+++ Given data +++
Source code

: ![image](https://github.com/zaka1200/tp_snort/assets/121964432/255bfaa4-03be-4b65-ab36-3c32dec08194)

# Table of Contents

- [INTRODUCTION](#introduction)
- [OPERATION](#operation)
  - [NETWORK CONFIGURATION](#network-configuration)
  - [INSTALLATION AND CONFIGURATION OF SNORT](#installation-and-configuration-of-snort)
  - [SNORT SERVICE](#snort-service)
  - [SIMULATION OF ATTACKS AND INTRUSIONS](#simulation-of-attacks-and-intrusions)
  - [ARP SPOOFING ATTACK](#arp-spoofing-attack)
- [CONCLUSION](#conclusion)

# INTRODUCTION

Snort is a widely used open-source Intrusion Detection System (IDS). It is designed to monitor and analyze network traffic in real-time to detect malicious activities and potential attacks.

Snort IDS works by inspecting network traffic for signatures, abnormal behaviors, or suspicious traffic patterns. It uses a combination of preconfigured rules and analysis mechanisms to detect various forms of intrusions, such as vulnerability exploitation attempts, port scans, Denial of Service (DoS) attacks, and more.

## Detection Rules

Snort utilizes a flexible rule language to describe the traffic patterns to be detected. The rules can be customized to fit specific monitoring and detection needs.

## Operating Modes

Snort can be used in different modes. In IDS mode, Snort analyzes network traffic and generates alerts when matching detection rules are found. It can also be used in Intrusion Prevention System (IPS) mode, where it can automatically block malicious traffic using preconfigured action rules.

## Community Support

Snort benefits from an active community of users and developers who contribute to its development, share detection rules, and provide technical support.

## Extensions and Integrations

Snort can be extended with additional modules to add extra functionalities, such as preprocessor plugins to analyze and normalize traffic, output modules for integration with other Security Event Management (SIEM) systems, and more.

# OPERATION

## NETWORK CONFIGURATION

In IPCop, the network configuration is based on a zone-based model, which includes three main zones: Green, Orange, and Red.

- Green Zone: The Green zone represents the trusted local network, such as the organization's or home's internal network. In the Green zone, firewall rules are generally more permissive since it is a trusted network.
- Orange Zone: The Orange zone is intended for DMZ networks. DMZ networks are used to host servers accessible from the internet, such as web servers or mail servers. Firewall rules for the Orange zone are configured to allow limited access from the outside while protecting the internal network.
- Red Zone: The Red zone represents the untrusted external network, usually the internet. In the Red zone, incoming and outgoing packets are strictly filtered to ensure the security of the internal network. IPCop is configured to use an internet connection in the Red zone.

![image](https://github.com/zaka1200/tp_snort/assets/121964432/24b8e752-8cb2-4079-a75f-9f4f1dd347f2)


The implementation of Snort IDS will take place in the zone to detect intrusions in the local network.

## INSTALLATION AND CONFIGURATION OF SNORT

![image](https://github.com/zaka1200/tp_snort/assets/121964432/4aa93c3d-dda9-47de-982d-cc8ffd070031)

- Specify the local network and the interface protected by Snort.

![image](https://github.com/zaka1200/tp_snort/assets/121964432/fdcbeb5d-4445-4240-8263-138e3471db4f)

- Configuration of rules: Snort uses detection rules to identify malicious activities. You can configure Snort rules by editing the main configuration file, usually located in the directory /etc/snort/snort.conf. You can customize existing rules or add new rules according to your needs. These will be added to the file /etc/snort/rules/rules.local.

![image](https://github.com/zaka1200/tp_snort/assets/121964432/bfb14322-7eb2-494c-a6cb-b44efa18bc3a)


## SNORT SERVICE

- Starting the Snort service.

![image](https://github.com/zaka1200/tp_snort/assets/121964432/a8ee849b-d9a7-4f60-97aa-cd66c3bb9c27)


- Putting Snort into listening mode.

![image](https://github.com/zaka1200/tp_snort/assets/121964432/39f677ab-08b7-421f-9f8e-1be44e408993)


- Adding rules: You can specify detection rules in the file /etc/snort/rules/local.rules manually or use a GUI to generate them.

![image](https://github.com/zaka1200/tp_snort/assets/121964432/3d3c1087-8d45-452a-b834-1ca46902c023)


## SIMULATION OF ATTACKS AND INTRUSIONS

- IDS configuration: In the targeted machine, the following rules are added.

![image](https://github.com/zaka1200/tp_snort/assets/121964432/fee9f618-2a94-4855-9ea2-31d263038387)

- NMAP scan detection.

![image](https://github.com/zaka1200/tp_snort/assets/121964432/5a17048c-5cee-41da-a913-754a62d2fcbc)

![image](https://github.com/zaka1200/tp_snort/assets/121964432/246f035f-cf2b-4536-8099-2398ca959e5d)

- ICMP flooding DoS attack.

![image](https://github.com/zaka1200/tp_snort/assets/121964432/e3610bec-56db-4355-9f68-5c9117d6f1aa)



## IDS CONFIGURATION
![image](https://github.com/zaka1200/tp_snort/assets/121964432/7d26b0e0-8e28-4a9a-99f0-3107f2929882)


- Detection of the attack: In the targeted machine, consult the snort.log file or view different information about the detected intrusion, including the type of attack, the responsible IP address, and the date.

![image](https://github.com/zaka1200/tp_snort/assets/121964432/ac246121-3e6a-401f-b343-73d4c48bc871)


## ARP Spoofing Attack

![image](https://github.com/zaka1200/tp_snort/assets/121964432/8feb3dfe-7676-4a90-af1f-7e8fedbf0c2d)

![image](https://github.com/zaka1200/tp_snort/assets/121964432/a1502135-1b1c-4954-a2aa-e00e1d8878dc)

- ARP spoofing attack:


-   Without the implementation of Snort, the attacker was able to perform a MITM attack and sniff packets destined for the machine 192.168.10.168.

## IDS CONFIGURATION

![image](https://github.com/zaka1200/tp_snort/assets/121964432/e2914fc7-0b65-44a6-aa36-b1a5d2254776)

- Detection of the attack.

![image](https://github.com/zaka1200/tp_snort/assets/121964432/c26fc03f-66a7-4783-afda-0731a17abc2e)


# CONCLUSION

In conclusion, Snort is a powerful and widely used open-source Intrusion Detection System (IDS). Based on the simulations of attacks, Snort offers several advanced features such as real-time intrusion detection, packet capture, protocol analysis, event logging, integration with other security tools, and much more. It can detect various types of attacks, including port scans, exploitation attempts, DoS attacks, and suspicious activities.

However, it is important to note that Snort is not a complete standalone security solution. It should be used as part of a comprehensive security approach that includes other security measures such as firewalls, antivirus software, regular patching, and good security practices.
+++
- Assigned task: The expected answer is an exact copy of the lines above, beginning at the line with "Snort benefits from" and ending at the line with "- Green Zone: The", with both ends in.

- Result of this task:
Snort benefits from an active community of users and developers who contribute to its development, share detection rules, and provide technical support.

## Extensions and Integrations

Snort can be extended with additional modules to add extra functionalities, such as preprocessor plugins to analyze and normalize traffic, output modules for integration with other Security Event Management (SIEM) systems, and more.

# OPERATION

## NETWORK CONFIGURATION

In IPCop, the network configuration is based on a zone-based model, which includes three main zones: Green, Orange, and Red.

- Green Zone: The Green zone represents the trusted local network, such as the organization's or home's internal network. In the Green zone, firewall rules are generally more permissive since it is a trusted network.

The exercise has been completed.